Todd Snyder is no stranger to tapping into the legacy of American labels, collaborating with Champion on several collections of modern-meets-vintage sweats. Snyder's work with L.L. Bean for Fall/Winter 2021 resurfaces several key pieces from the Maine outfitter, including the Baxter State Parka, the Ranger Shirt and The Cruiser Boot.
Ikea already has the market cornered on stylish, simple and affordable furniture for everyday life. Its new collection, created in concert with ASUS Republic of Gamers focuses on addressing the needs of gamers specifically, incorporating everything from ergonomic gaming desks to unique lighting setups. While some options are out now, the full collection will hit Ikea stores this October.
Veilance — part of the broader Arc'teryx brand family — stands as one of the premiere gorpcore brands on the market, filtering Arc'teryx's legacy as a top-class outfitter through a fashion-focused lens. While Veilance previously only catered to the men's market, a newly revealed women's offering opens the brand up to an even bigger audience.

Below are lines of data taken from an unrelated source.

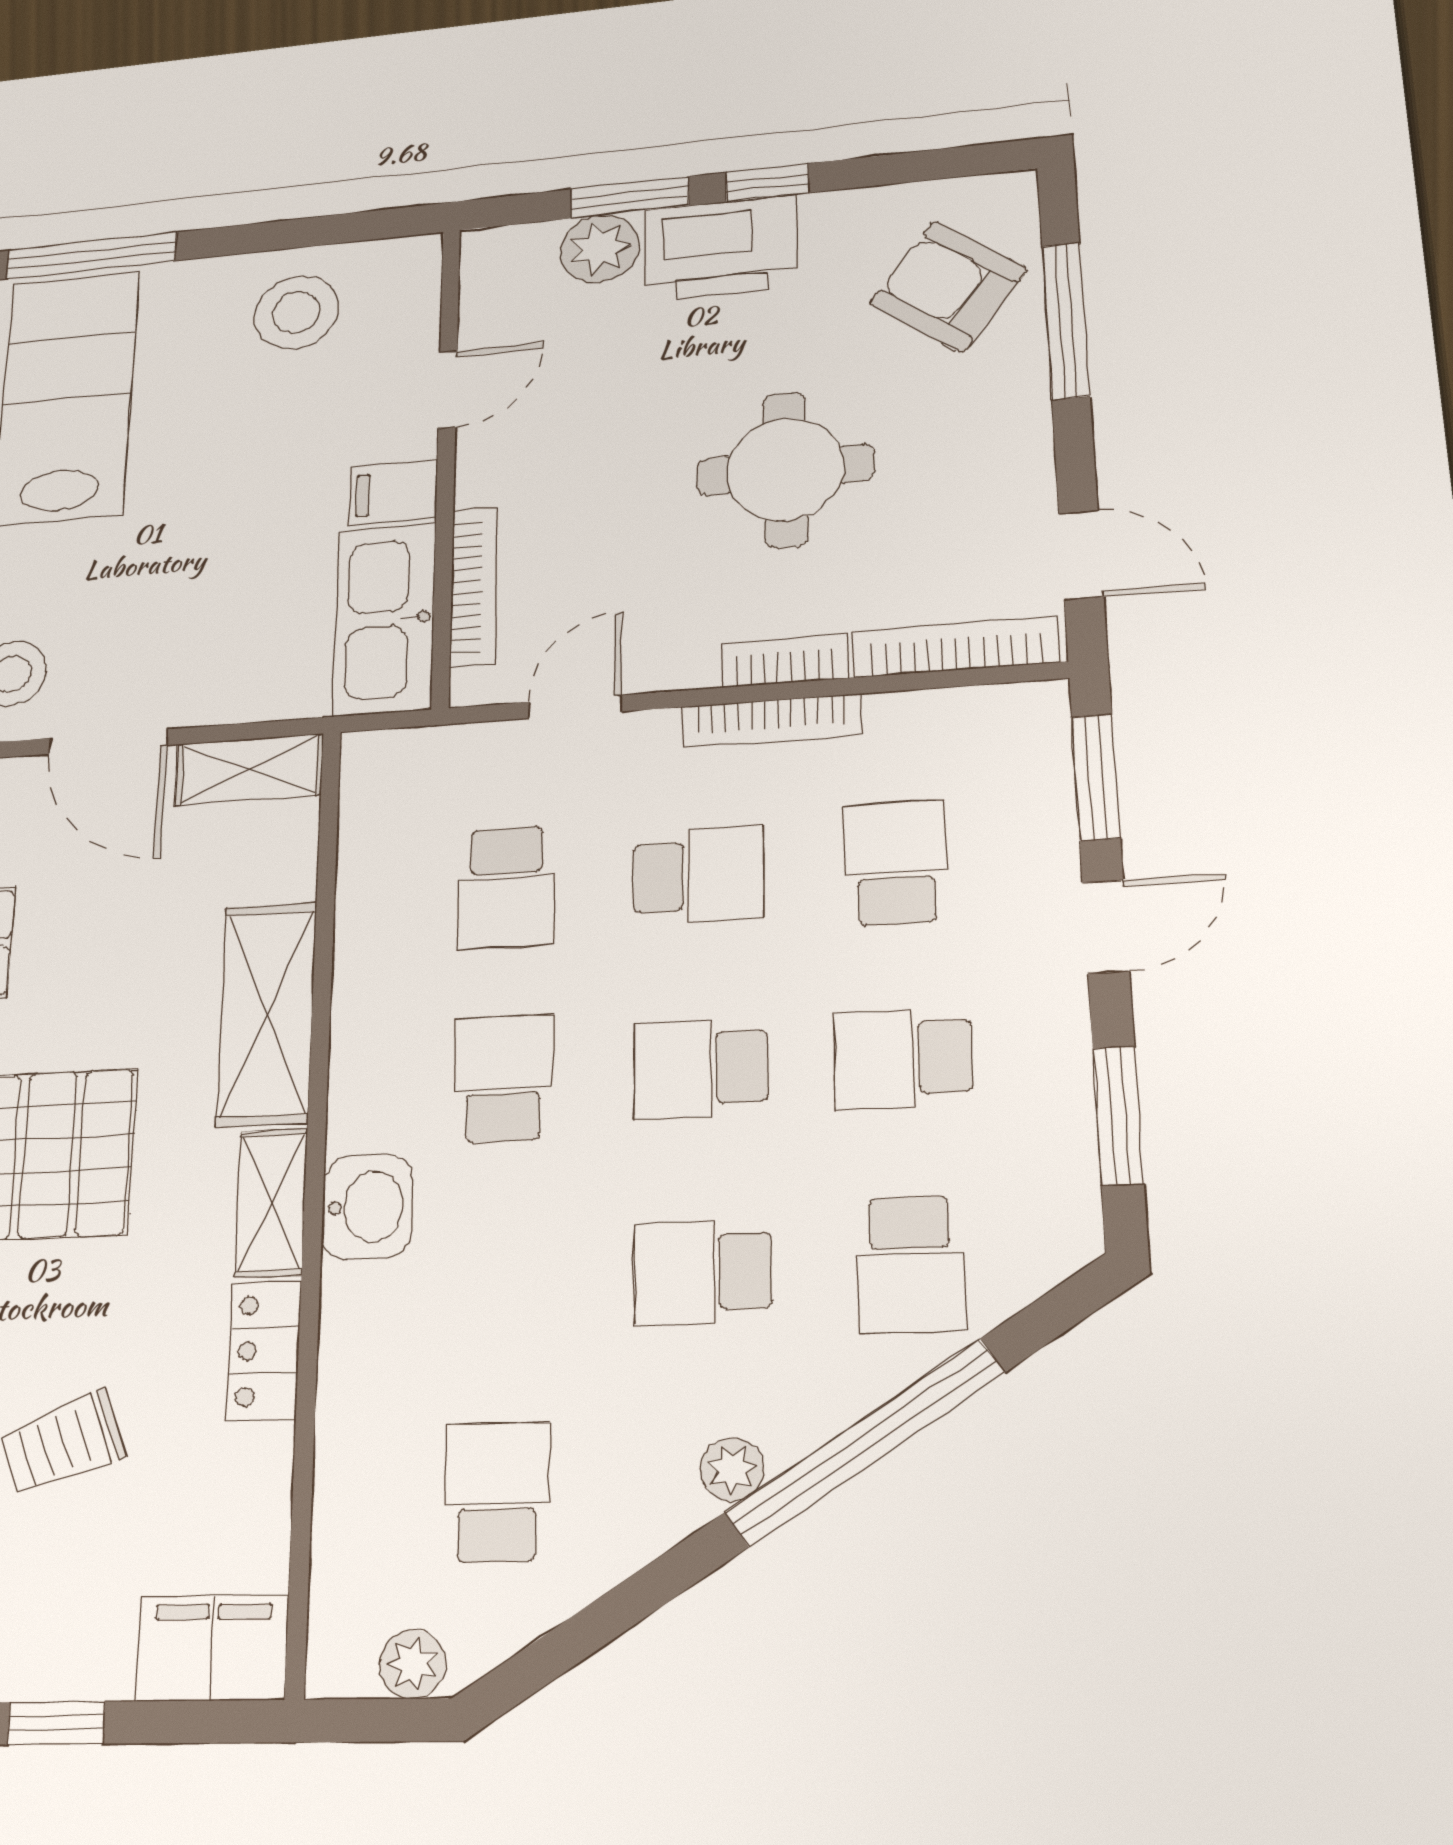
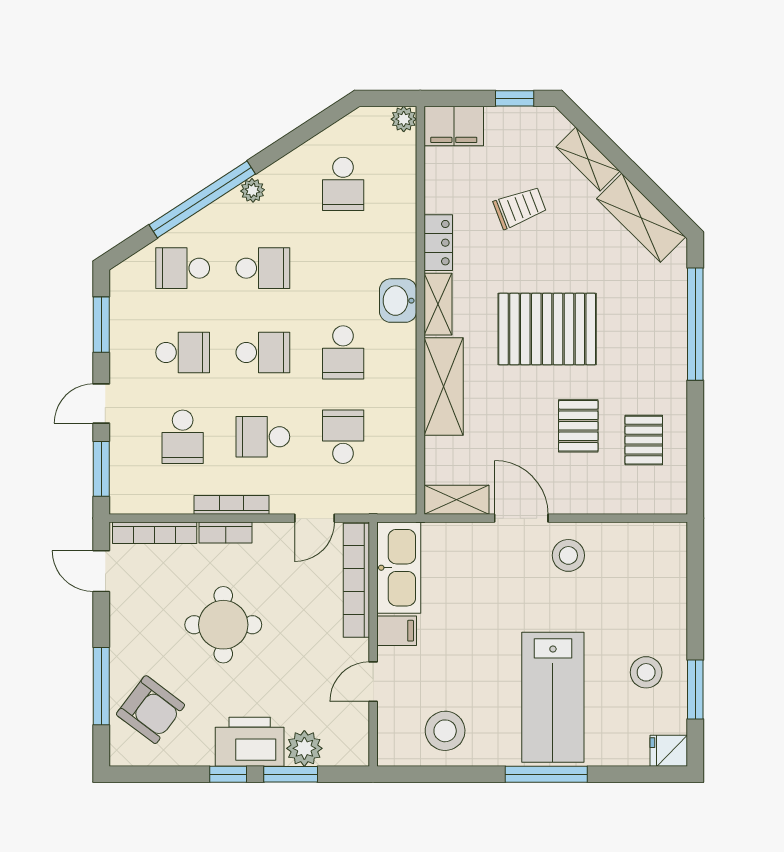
bookcase: (474, 586) -> (356, 580), width x1.48, depth x1.31
school desk: (911, 1265) -> (183, 268), turned -90
plant: (413, 1664) -> (404, 119), moved

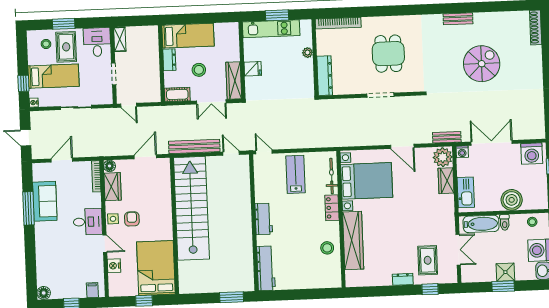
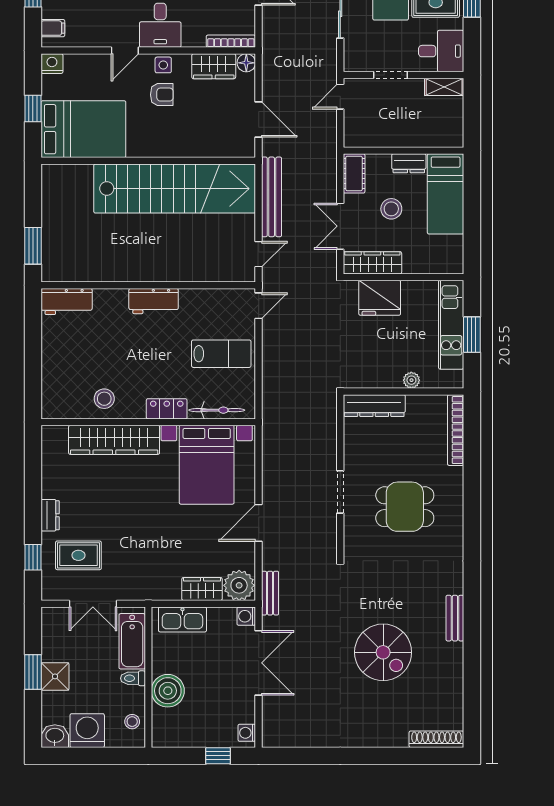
fridge: (253, 69) -> (380, 298), width x1.88, depth x1.34
washing machine: (532, 154) -> (247, 733), width x0.53, depth x0.53
nightstand: (114, 266) -> (52, 64), moved
workbench: (266, 268) -> (67, 302), width x0.73

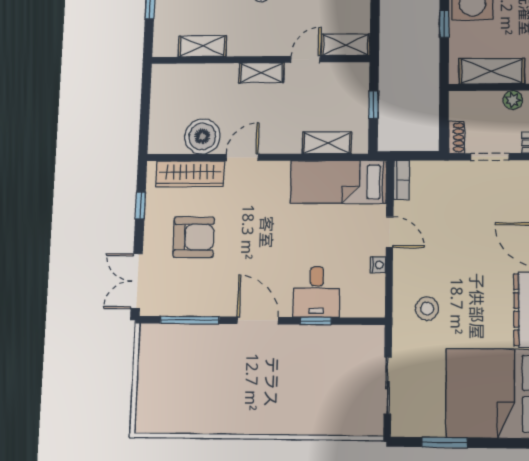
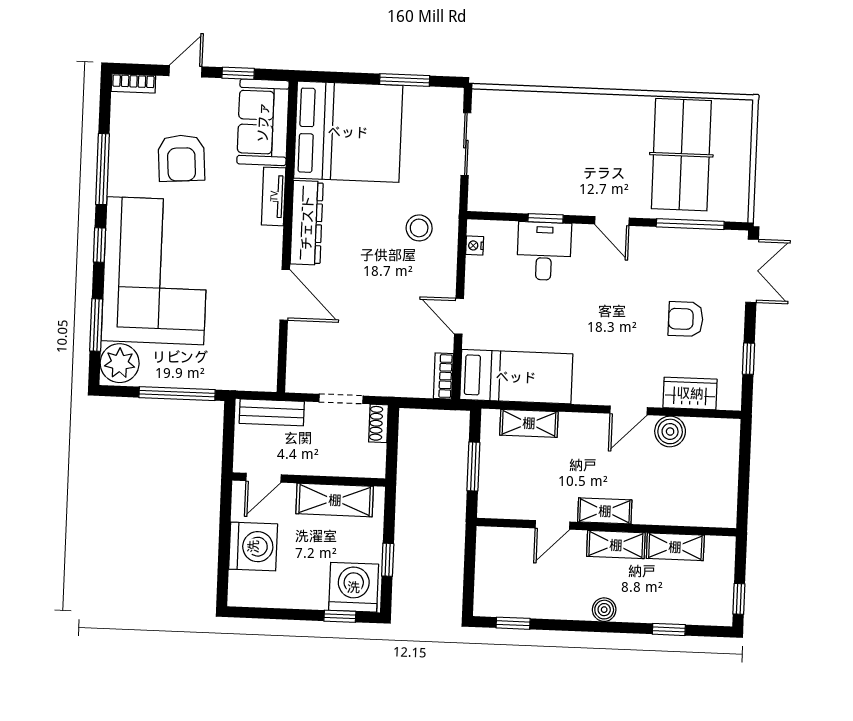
shelving: (345, 45) -> (616, 545), moved
plant: (513, 100) -> (312, 464), removed
window: (374, 105) -> (473, 466), width x1.50
boiler: (202, 136) -> (670, 431), width x0.73, depth x0.73
wardrobe: (190, 174) -> (690, 393), width x0.67
armchair: (194, 237) -> (686, 319), width x0.72, depth x0.72
nightstand: (378, 265) -> (475, 246), moved
door: (258, 320) -> (612, 221), width x0.73
table tennis table: (197, 382) -> (681, 155), added

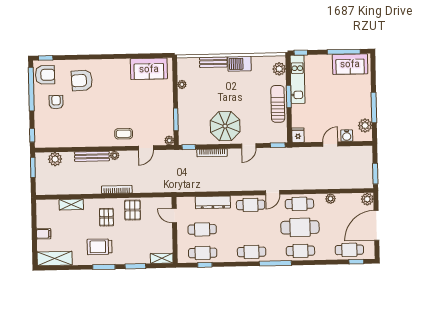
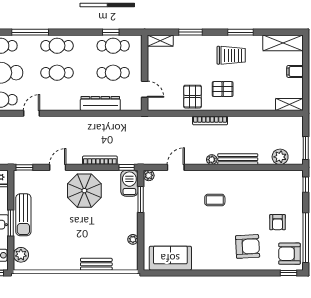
barbecue: (239, 64) -> (129, 183), moved, turned -90
coffee table: (124, 134) -> (215, 200), moved
shelving: (71, 204) -> (289, 104), moved
cafe table: (251, 205) -> (57, 73), moved
pallet: (106, 217) -> (223, 89), turned 90
window: (104, 267) -> (241, 32), moved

We Knife Co. is consistently dropping new equipment, and the Primoris stands as an example of the brand's versatility. While the knife looks relatively minimal, this is intentional. The simplified design makes the Primoris grip-agnostic and easy to handle regardless of how you carry it. All in all, working with the 3.47-inch drop point blade is as easy as... well, slicing a hot knife through butter.